Love, a Sign of a Christian
Reverend Richard Scheiner, C.P.
"I give you a new commandment: love one another as I have loved you, so you also should love one another. This is how all will know that you are my disciples, if you have love for one another."
With these words Jesus assigns love as the true and genuine sign of a Christian. The love that Jesus speaks about is agape (self-giving, loyal concern), a love that requires a total and complete commitment. It is this kind of love with which god loves us. It is this kind of love that will always be the model of the love that we must have for others. For the readers of John's Gospel, John was presenting a new and revolutionary kind of love requiring, indeed, demanding a change in attitude in those who would be practicing it.
This kind of love, which Jesus preached and demanded of his disciples, was a totally unselfish love, insofar as it demanded that they open the doors that they may have closed against others, that they respond generously to appeals for their help, and that they forgive the harm that others may have inflicted on them.
Just as he did with his disciples, Jesus does with us: he asks us, as his followers, to commit ourselves to the practice of this kind of love and this, then, will be the mark that distinguishes us as Christians and makes us care for one another.
A man died, arrived in heaven and stood before God. This man had been concerned all his life with the pain and injustice in the world. So, as he stood before God he cried out to him: "Dear God, look at all the suffering, the anguish and distress in your world. Why don't you send help?"
God responded, "I did send help. I sent you."
There is in each of us an impulse to care about others. Every day we are bombarded by the news of people's needs. We hear stories about poor, sick, hungry people around the world. We hear the accounts of victims of violence and despair. These calls for help touch our souls and, like the man in the story, we may cry out to God for we may find ourselves overwhelmed.
This impulse to care often leads us to the desire to serve others. We often find in ourselves a deep longing to give – to give to others, to give to our communities, to love, to care for the whole of creation. We may feel tremendous sorrow for any human being who doesn't know how to care, how to give. Truly one of the worst of human sufferings is not being able to find a way to love, to give of one's heart.
Committing ourselves to the kind of love Christ asks of us can do marvelous and wonderful things for us. It can, for example, open our eyes to facts that we might otherwise overlook. It can make us realize that the poor in the world belong to our family; that those who live with depression might be saved by our care for them; that our efforts may count for a lot in bringing peace to our world.
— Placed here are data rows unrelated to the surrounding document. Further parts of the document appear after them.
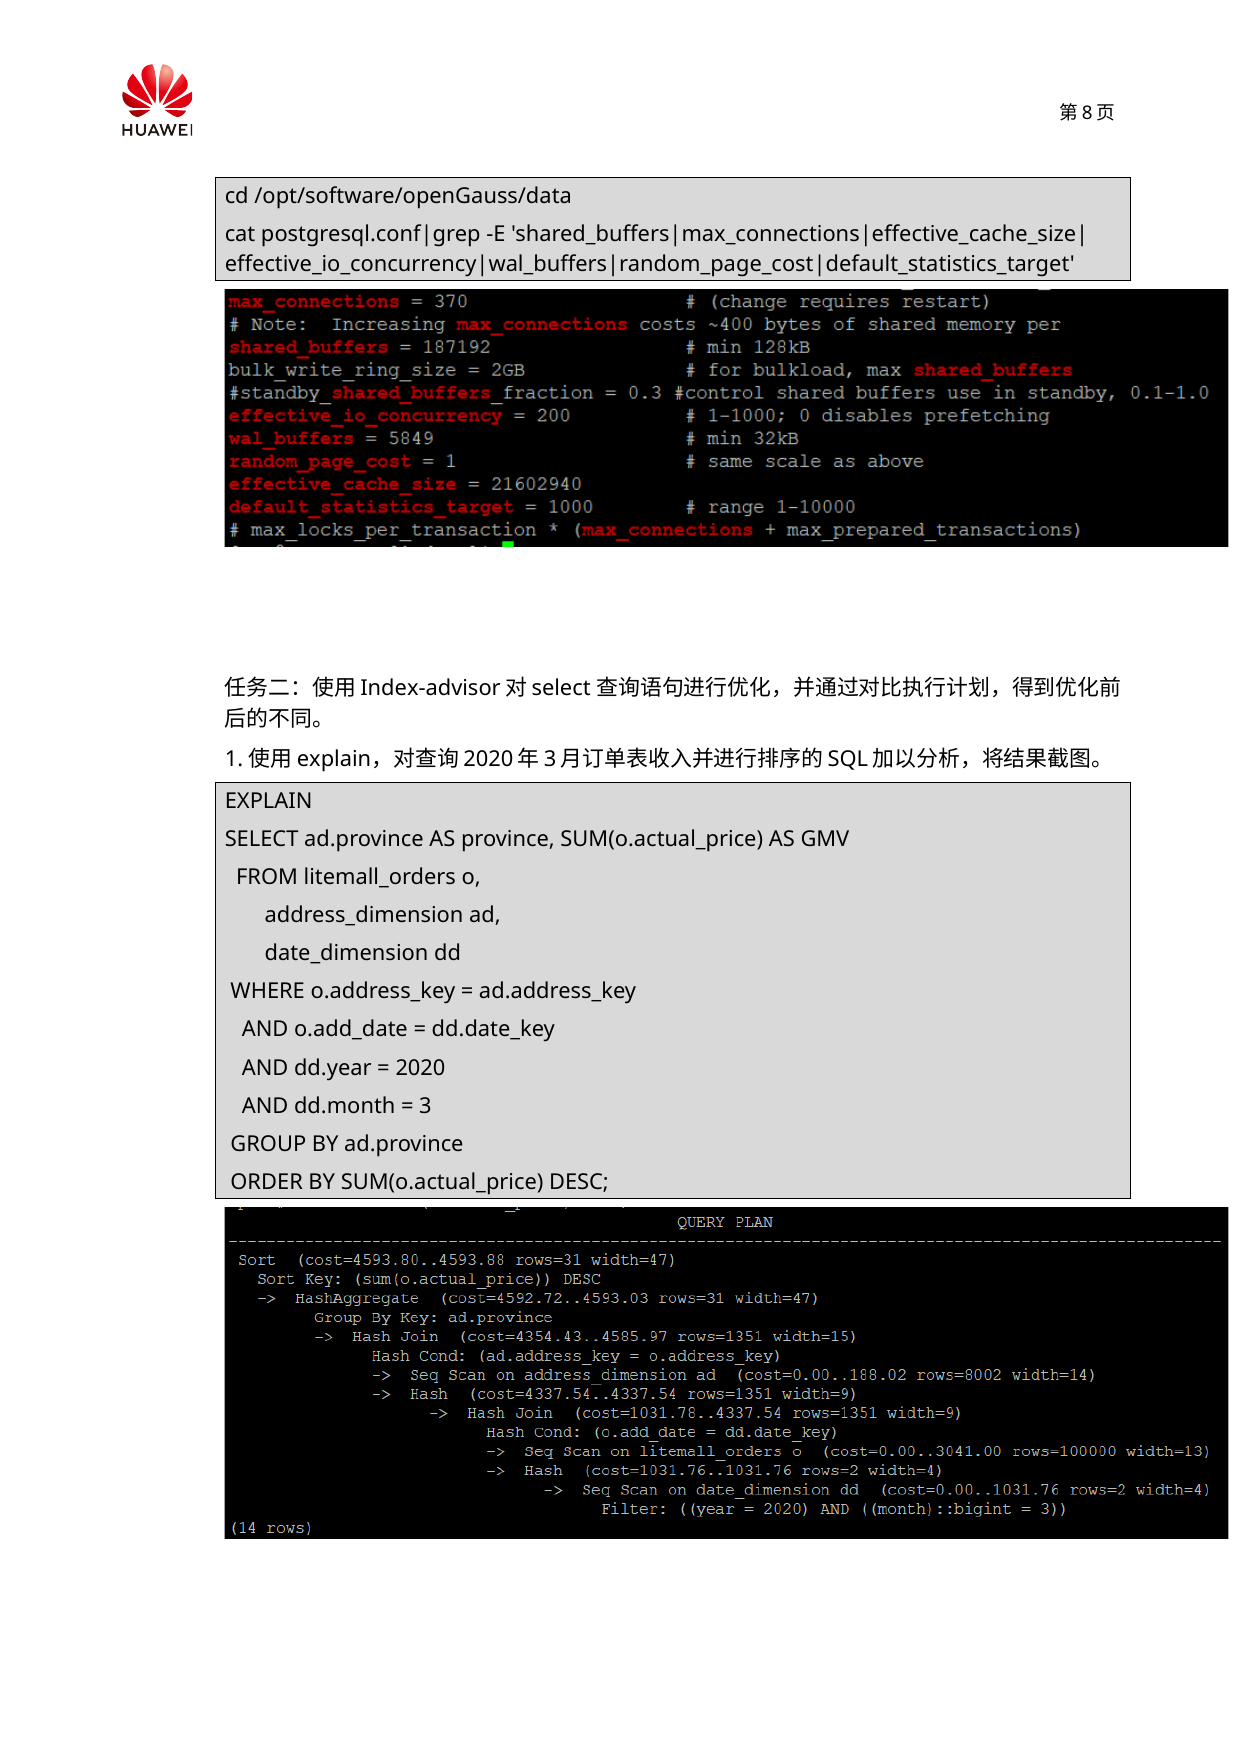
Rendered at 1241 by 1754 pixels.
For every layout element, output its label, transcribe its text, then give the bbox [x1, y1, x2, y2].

text AND dd.year = 2020 [216, 1048, 1130, 1081]
text AND dd.month = 3 [216, 1087, 1130, 1119]
text cd /opt/software/openGauss/data [216, 178, 1130, 210]
text FROM litemall_orders o, [216, 858, 1130, 891]
picture [122, 64, 193, 136]
text cat postgresql.conf|grep -E 'shared_buffers|max_connections|effective_cache_size|effective_io_concurrency|wal_buffers|random_page_cost|default_statistics_target' [216, 215, 1130, 280]
picture [224, 289, 1229, 547]
text SELECT ad.province AS province, SUM(o.actual_price) AS GMV [216, 820, 1130, 853]
text GROUP BY ad.province [216, 1125, 1130, 1158]
text ORDER BY SUM(o.actual_price) DESC; [216, 1163, 1130, 1198]
text 1. 使用explain，对查询2020年3月订单表收入并进行排序的SQL加以分析，将结果截图。 [224, 741, 1122, 773]
text AND o.add_date = dd.date_key [216, 1010, 1130, 1043]
text 任务二：使用Index-advisor对select 查询语句进行优化，并通过对比执行计划，得到优化前后的不同。 [224, 670, 1122, 733]
text date_dimension dd [216, 934, 1130, 967]
text EXPLAIN [216, 783, 1130, 814]
text WHERE o.address_key = ad.address_key [216, 972, 1130, 1005]
text address_dimension ad, [216, 896, 1130, 929]
picture [224, 1207, 1229, 1539]
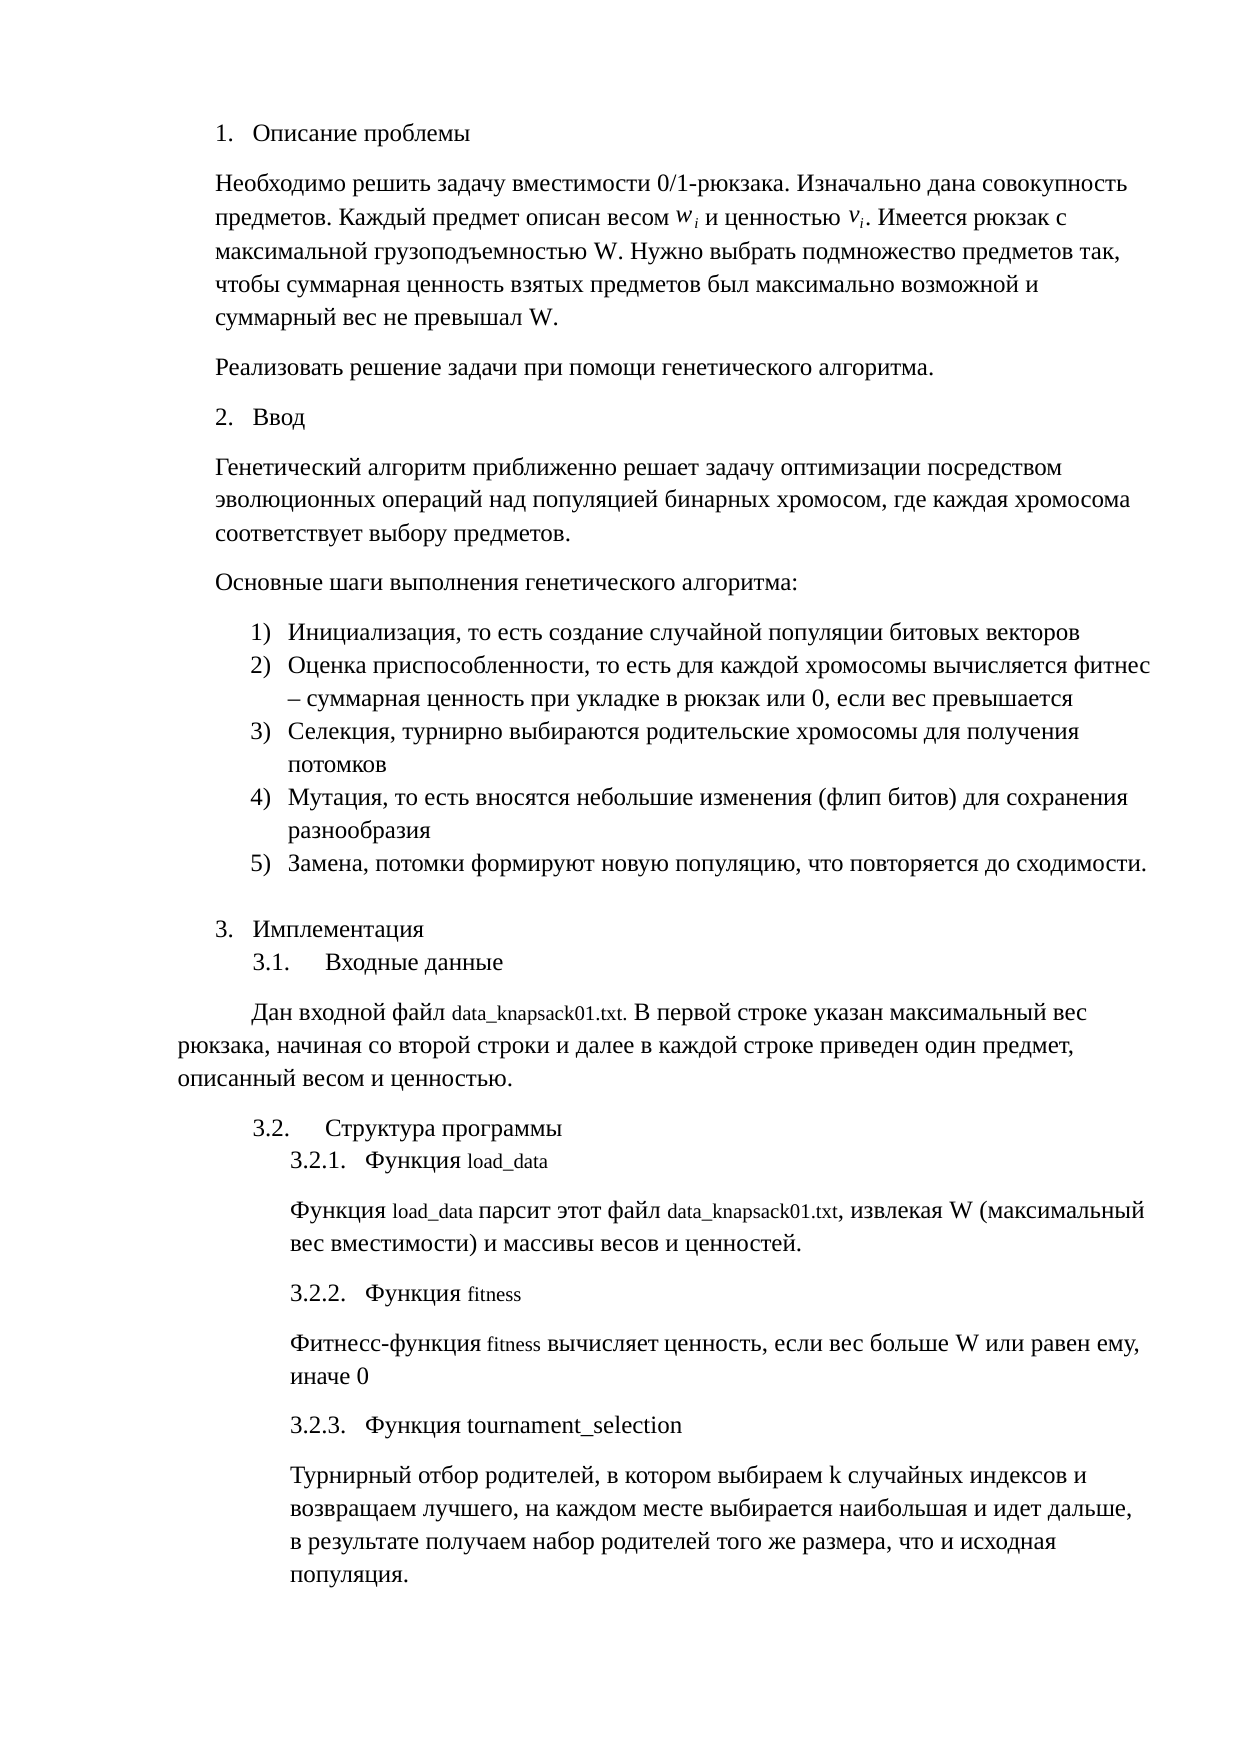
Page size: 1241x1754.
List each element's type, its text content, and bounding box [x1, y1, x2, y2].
Committing ourselves to this love by truly caring for one another can make us aware of an essential quality of our very being. You may, for example, be sitting alone feeling sorry for yourself because of some emotional or physical pain you are experiencing, when suddenly the phone rings. A friend is calling, a friend who is terribly depressed. And without hesitation you come out of yourself just to be there for your friend, to say a few reassuring words. When you put down the phone, after having shared your friend's problem, don't you feel a little bit better about yourself?
So you see how being a Christian is really being called to caring and serving one another. Loving, caring and serving one another is what the Christian life is all about. And what we do for one another really affects the whole world. Our good deeds, done out of love, are like pebbles cast into a pond: they create ripples that spread in all directions. Our acts of caring and service to one another, humble and simple and quiet though they may be, become part of a widening circle of compassion and love that essentially encompasses the whole creation.